Si tratta di una famiglia come ce ne sono tante in Sicilia, né troppo ricca né troppo povera ma intellettualmente stimolante, dove le donne oltre a condurre la casa e educare i figli, pretendono di avere voce in capitolo nelle decisioni, pronte ad assumersi le loro responsabilità e a combattere, se necessario, pregiudizi atavici. Così la nonna che rimasta vedova decide di emigrare in America piuttosto che rimaritarsi per risolvere i suoi problemi economici; la mamma che sfidando il perbenismo del tempo, convince il marito a farle prendere in gestione un ristorante al mare; Fiamma, l’idealista, che rinuncia all’attività forense e all’ avviato studio legale del padre per fare “la putiara” e stare a contatto della gente che tanto ama. Donne “essenzialmente” siciliane che raccontano, ciascuna a proprio modo, la nostra terra, facendoci sorridere o indignare.
Donne e ricordi che sono come le ciliegie: uno tira l’altro e tutti insieme concorrono alla tessitura della vita.

– Si parla tanto di self publishing, è uno degli argomenti all’ordine del giorno anche all’interno delle grandi case editrici. Perché hai deciso di ricorrere all’auto pubblicazione invece di affidare il libro a un editore tradizionale?
Una bella domanda diretta che merita una risposta altrettanto diretta. La scelta di ricorrere all’auto pubblicazione invece di affidare il libro a un editore tradizionale è dipesa in gran parte da un’idea che mi porto dietro dai tempi del Liceo: se un editore ritiene che un manoscritto sia degno di essere pubblicato, deve essere ben felice di mandarlo in stampa. A sue spese.

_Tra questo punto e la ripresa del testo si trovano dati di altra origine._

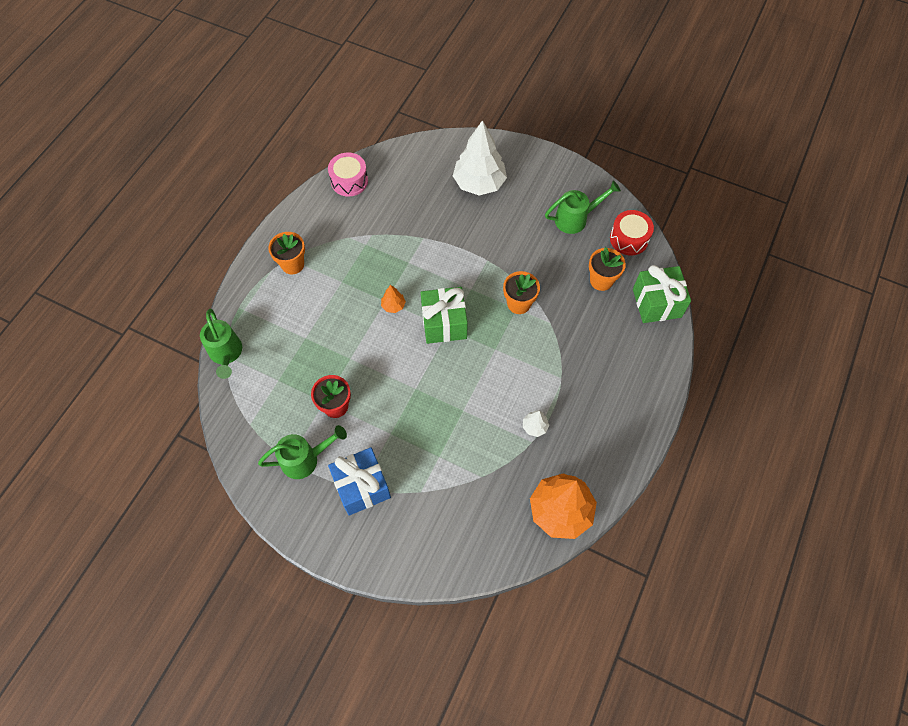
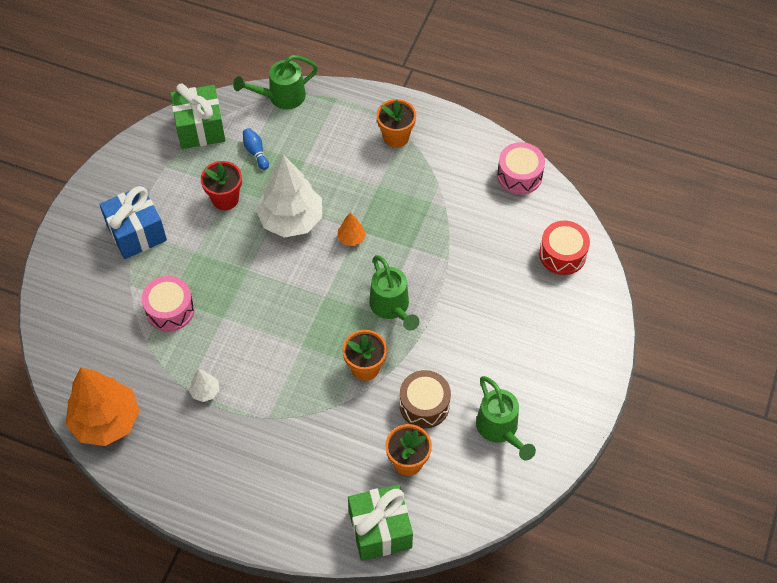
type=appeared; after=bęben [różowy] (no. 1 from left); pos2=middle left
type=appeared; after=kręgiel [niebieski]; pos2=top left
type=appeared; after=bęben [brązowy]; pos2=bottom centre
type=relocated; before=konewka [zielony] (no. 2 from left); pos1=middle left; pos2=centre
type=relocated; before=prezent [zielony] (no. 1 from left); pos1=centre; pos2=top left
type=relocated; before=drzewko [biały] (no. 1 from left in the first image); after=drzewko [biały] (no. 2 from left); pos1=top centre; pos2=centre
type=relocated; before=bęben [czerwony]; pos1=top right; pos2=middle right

Ho sottoposto il mio romanzo a due editori mostratisi entusiasti, salvo poi chiedermi un “ piccolo contributo” per la pubblicazione.
Avrei anche potuto accettare se si fosse trattato davvero di un ticket ma di fatto non lo era e io non ho voluto abiurare alla mia idea arcadica che ci siano ancora editori capaci di assumersi l’onere di una pubblicazione. La scelta di editare il mio romanzo è stata dunque obbligata e, aggiungo, oltremodo faticosa anche se economicamente conveniente.
Ho appena ultimato il mio secondo romanzo e stavolta mi piacerebbe trovare un editore che “mi coccoli” curandosi della promozione e quant’altro.